From a Food Moment to Moment-um

Insight

(Photo credit: Rocío Lower / Bezos Earth Fund)

I recently joined over 200 people at the Climate School and the University of Columbia, NYC, for Clim-Eat’s INNOV-EAT Expedition. At its heart, the event was a celebration of innovation. It involved taking a look at some of the exciting work going on within the food system to make it more sustainable and climate-smart.

This is right up my street. I’m a firm believer that efforts to tackle climate change and conserve nature will fail if they don’t take into account the impact of food and the food system. The food system is already the second-largest source of greenhouse gas emissions globally.
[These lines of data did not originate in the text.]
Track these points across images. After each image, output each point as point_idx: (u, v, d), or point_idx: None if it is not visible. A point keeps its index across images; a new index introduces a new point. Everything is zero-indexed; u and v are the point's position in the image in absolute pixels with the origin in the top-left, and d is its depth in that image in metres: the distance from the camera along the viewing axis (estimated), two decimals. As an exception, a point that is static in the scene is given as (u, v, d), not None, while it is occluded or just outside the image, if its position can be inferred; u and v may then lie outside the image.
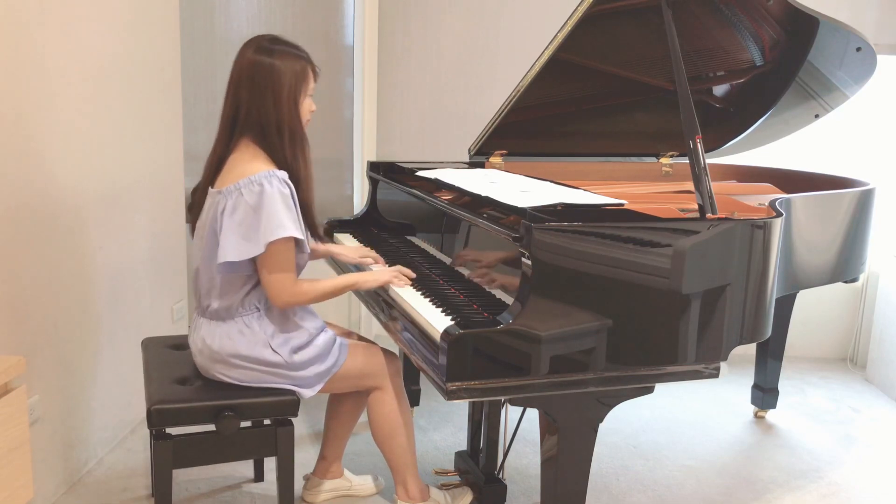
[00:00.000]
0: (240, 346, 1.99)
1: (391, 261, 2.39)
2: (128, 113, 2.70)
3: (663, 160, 3.17)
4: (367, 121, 3.85)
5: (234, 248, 1.89)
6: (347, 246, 2.54)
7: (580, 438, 1.83)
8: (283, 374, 2.02)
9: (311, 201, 2.03)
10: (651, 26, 2.47)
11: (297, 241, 1.94)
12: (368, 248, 2.48)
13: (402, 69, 3.87)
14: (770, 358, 3.15)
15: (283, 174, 1.93)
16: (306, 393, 2.05)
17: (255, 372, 2.01)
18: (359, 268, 2.44)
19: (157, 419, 1.94)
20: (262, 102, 1.94)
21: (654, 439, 3.01)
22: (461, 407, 3.09)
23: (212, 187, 2.01)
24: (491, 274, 2.01)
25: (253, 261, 1.95)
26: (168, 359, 2.22)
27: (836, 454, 2.96)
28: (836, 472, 2.81)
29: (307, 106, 2.02)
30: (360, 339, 2.32)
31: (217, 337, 2.00)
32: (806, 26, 2.63)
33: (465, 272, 2.16)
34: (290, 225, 1.88)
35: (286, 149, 1.97)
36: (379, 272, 2.15)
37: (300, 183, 1.98)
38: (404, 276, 2.14)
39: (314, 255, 2.28)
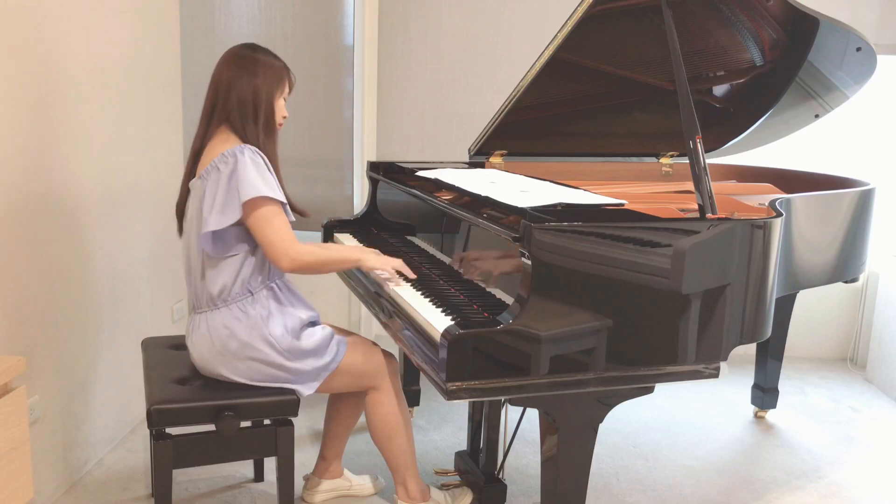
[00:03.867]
0: (238, 332, 1.99)
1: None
2: (128, 113, 2.70)
3: (663, 160, 3.17)
4: (367, 121, 3.85)
5: (214, 219, 1.93)
6: (345, 245, 2.56)
7: (580, 438, 1.83)
8: (281, 364, 2.02)
9: (281, 181, 2.06)
10: (651, 26, 2.47)
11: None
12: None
13: (402, 69, 3.87)
14: (770, 358, 3.15)
15: (254, 148, 1.99)
16: (304, 391, 2.05)
17: (255, 363, 2.01)
18: None
19: (157, 419, 1.94)
20: (242, 83, 2.02)
21: (654, 439, 3.01)
22: (461, 407, 3.09)
23: (191, 181, 2.06)
24: (491, 274, 2.01)
25: (239, 237, 1.99)
26: (168, 359, 2.23)
27: (836, 454, 2.96)
28: (836, 472, 2.81)
29: (280, 107, 2.10)
30: (359, 338, 2.32)
31: (215, 329, 2.01)
32: (806, 26, 2.63)
33: (465, 272, 2.16)
34: (262, 186, 1.93)
35: (259, 132, 2.03)
36: (384, 257, 2.17)
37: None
38: (404, 273, 2.15)
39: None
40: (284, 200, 1.98)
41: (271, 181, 1.96)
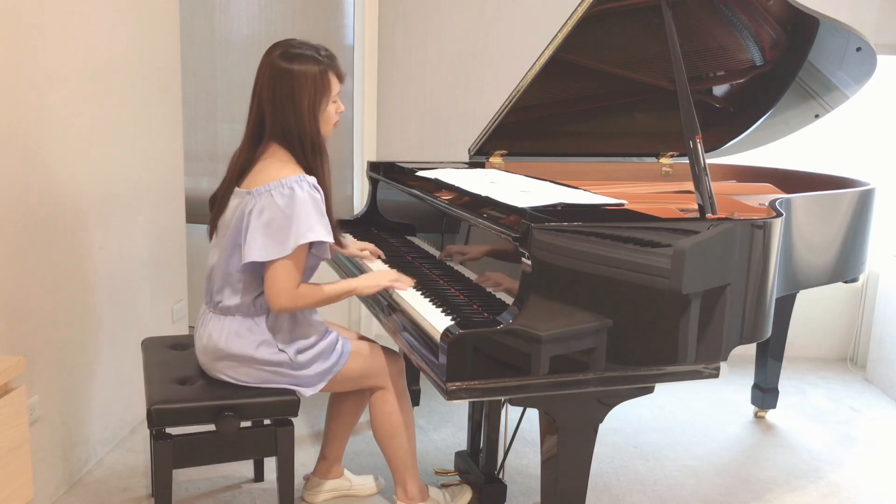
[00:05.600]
0: (247, 343, 1.99)
1: (391, 261, 2.39)
2: (128, 113, 2.70)
3: (663, 160, 3.17)
4: (367, 121, 3.85)
5: (260, 249, 1.88)
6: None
7: (580, 438, 1.83)
8: (286, 373, 2.02)
9: (331, 209, 2.03)
10: (651, 26, 2.47)
11: (320, 245, 1.96)
12: (366, 242, 2.49)
13: (402, 69, 3.87)
14: (770, 358, 3.15)
15: (313, 179, 1.94)
16: (307, 392, 2.06)
17: (259, 371, 2.01)
18: (355, 263, 2.45)
19: (157, 419, 1.94)
20: (283, 111, 1.95)
21: (654, 439, 3.01)
22: (461, 407, 3.09)
23: (238, 187, 2.00)
24: (491, 274, 2.01)
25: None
26: (168, 359, 2.23)
27: (836, 454, 2.96)
28: (836, 472, 2.81)
29: (333, 109, 2.02)
30: (362, 338, 2.32)
31: (225, 333, 2.00)
32: (806, 26, 2.63)
33: (465, 272, 2.16)
34: (320, 229, 1.90)
35: (308, 158, 1.98)
36: (377, 275, 2.12)
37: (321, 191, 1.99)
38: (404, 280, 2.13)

With the world population set to reach 10 billion by 2050, food-related emissions are likely to rise significantly, and pressure to expand agriculture into wild spaces is also likely to intensify.

As director of the future of food at the Bezos Earth fund, part of my role is to find ways to nurture food systems innovations to try to tackle these problems. That means taking risks, making bold bets, and encouraging other investors and disruptors to do the same.

The INNOV-EAT Expedition did just that. It lifted the lid on how the scientific community is responding to the need to bring food production, consumption and distribution back within planetary boundaries.

Innovations discussed included supercharging food crops to produce higher yields via enhanced photosynthetic efficiency and developing shade-tolerance so that heat-sensitive crops can be grown out of the glare of the sun. It also looked at reducing methane emissions by re-engineering the gut microbiomes of cattle, and using a plasma reactor to synthesize ammonia, a key plant nutrient. Yes, you read that correctly, a plasma reactor!

(Photo credit: Rocío Lower / Bezos Earth Fund)

While these are all exciting innovations that target specific weaknesses in the current food system, they won’t all be relevant, appropriate, affordable, or acceptable everywhere. In other words, none of them will be a silver bullet. And they’re not supposed to be.

Instead, each will play a role in the broader “innovation ecosystem” - the huge range of new ideas that is continually being developed, tested, refined and deployed in response to specific challenges. Rather than single interventions, it’s the totality of innovations that will produce the results we need. The food system is such a large and complex beast that I believe this is the only way to do it.

Getting there means we need to challenge the status quo. For example, tweaks to agricultural management that are achingly slow to produce little more than underwhelming results will no longer cut the mustard. Climate change and habitat destruction aren’t waiting for us; we need to catch up. Only a wide spread of bold bets will get us there.

Of course, this also means there will be difficult conversations ahead – not just for donors and investors, but society-wide. We need new thinking, new innovations, new policies and new investments. We need to have serious and open discussions about controversial issues such as diets, animal sourced foods and alternatives to it, fertilizer use, GMOs and certain models of industrial farming. When it comes to discussing the future of food, nothing should be off the table.

(Photo credit: Rocío Lower / Bezos Earth Fund)

If that sounds daunting, it shouldn’t be. Look at how the world of food systems and climate change has itself transformed in the last decade: Ten years ago, food issues were on the sidelines of global discussions about tackling climate change. Now, food is on the agenda of the climate change community and vice versa. That’s a huge shift in perception, public opinion and behavior, and it creates an environment in which innovations and new ways of thinking can flourish.

As all eyes now turn to COP28 in Dubai later in the year, we want to turn moments like the INNOV-EAT Expedition into momentum, and use them to raise our ambitions and, along with them, the prospect of a sustainable food future.